Saved entries
- - - - -
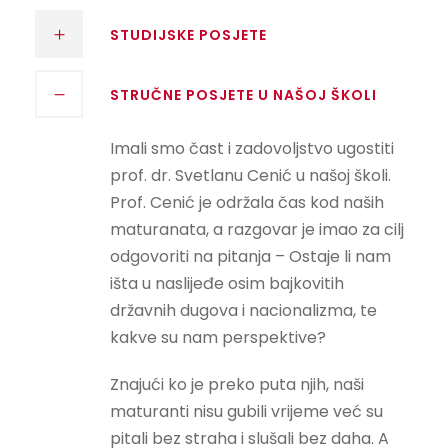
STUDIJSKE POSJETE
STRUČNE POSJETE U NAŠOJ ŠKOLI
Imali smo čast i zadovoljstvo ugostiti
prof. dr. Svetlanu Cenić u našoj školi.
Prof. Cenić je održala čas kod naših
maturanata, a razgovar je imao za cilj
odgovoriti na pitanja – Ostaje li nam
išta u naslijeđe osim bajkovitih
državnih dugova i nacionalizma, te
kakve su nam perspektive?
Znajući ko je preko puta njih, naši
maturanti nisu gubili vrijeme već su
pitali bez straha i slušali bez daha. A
- - - - -
YOUR TASK – Beginning at the line that holds "STRUČNE POSJETE U NAŠOJ ŠKOLI", write out word for word each line through the end of the records.

TASK RESPONSE –
STRUČNE POSJETE U NAŠOJ ŠKOLI
Imali smo čast i zadovoljstvo ugostiti
prof. dr. Svetlanu Cenić u našoj školi.
Prof. Cenić je održala čas kod naših
maturanata, a razgovar je imao za cilj
odgovoriti na pitanja – Ostaje li nam
išta u naslijeđe osim bajkovitih
državnih dugova i nacionalizma, te
kakve su nam perspektive?
Znajući ko je preko puta njih, naši
maturanti nisu gubili vrijeme već su
pitali bez straha i slušali bez daha. A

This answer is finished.